Broadcaster Anita McNaught has issued a statement in response to a video showing her captured husband Olaf Wiig and his American colleague alive and well, assuring them she is working for their release.
A previously unknown group, the Holy Jihad Brigades, has claimed responsibility and released a video of TV cameraman Wiig and his co-captor, American journalist Steve Centanni.
"I know my family will already be doing this but if you could apply any political pressure on local government here in Gaza and the West Bank that would be much appreciated," Wiig says in the video.
McNaught assured her husband she is doing what he asked.
"I would like to send a message to my husband Olaf and to Steve. Olaf you are right - we are doing everything we can, I am doing everything I can here in Gaza to secure your release," McNaught said.
"Stay strong and know that the Palestinian people around me have been very kind. You both know how much you are loved."
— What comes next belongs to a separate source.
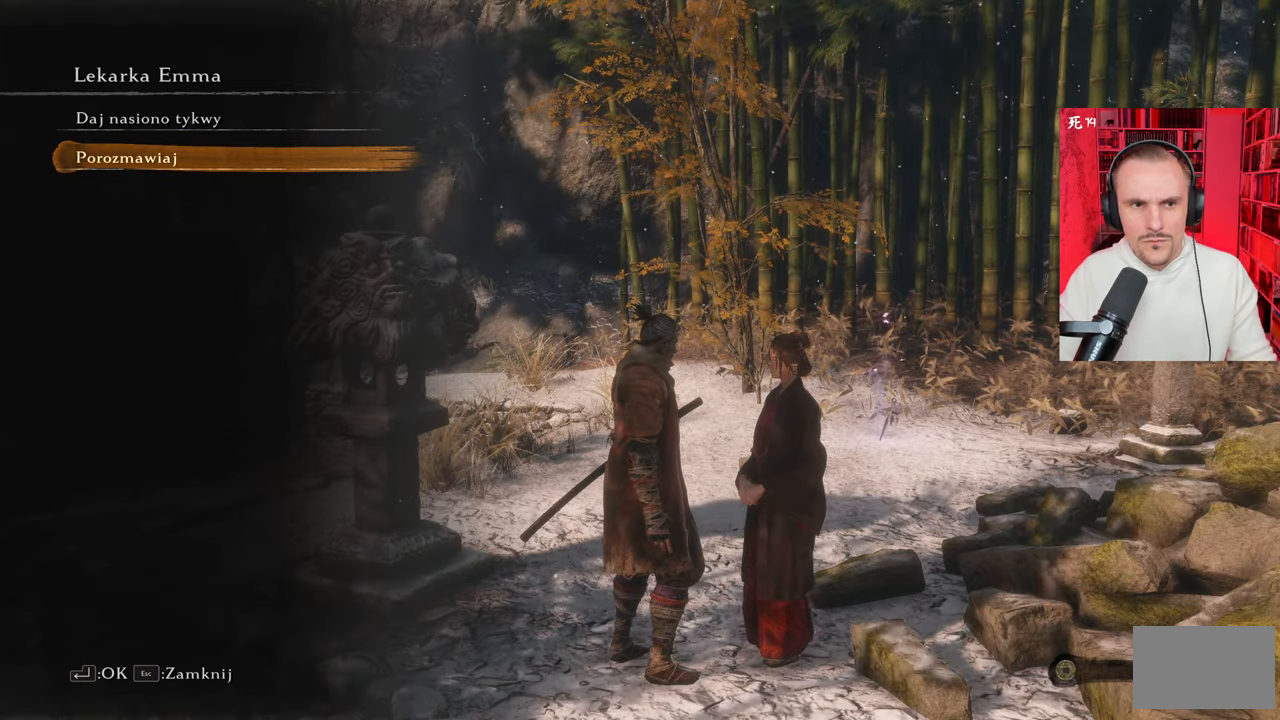
{"keys": [], "mouse": [], "events": []}
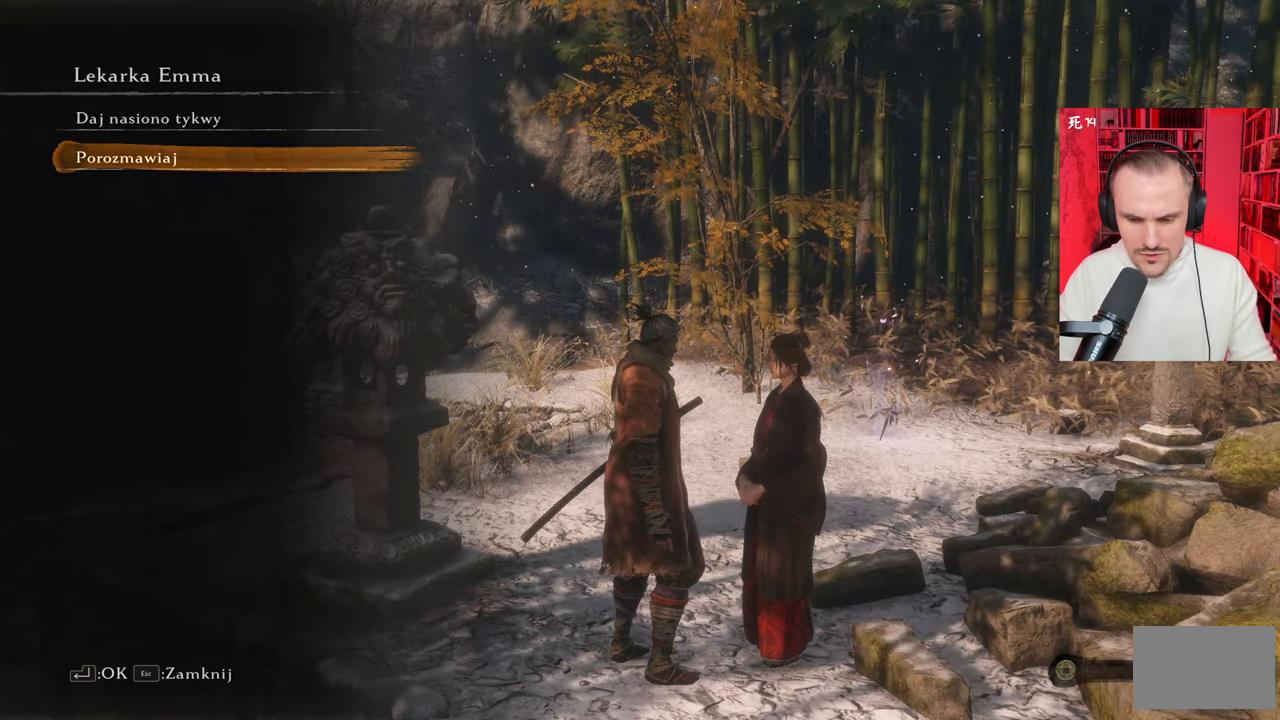
{"keys": ["e"], "mouse": [], "events": [[484, "e", "down"]]}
The news that Wiig is alive nine days after his capture in Gaza has come as a huge relief to his family in New Zealand waiting for news.
"I can say we're relieved. It's been a fairly tough nine days now and we're anxiously waiting. It's clearly one step closer to resolution of the problem and we're looking forward to final resolution," says his father Roger Wiig.
However, that relief is no doubt mixed with apprehension.
In a fax to news agencies, the Holy Jihad Brigades demanded the United States release Muslim prisoners in US prisons within 72 hours, in return for the men - a demand the United States has said it will not bow to.
A spokesperson for the US State Department has called for the unconditional release of the journalists and says the American government does not make concessions to terrorists.
Those sentiments have been echoed by Prime Minister Helen Clark.
"The New Zealand Government doesn't negotiate over such demands."
Clark says she is pleased the two appear well but says she remains deeply concerned for their safety.
There are growing fears the kidnapping has the hallmarks of al Qaeda.
"It's very alarming because it seems to me that an al Qaeda branch appears to have emerged in Gaza," says Middle east expert Professor Fawaz Gerges.
Meanwhile, the government is sending a senior New Zealand police officer to the Middle East to join the consular team working towards the release of kidnapped cameraman Olaf Wiig.
Clark says Inspector Rob Abbott has left to join the two Foreign Affairs staff working on the ground in Israel and Gaza. She says he will provide technical expertise and liaise with local law enforcement officers.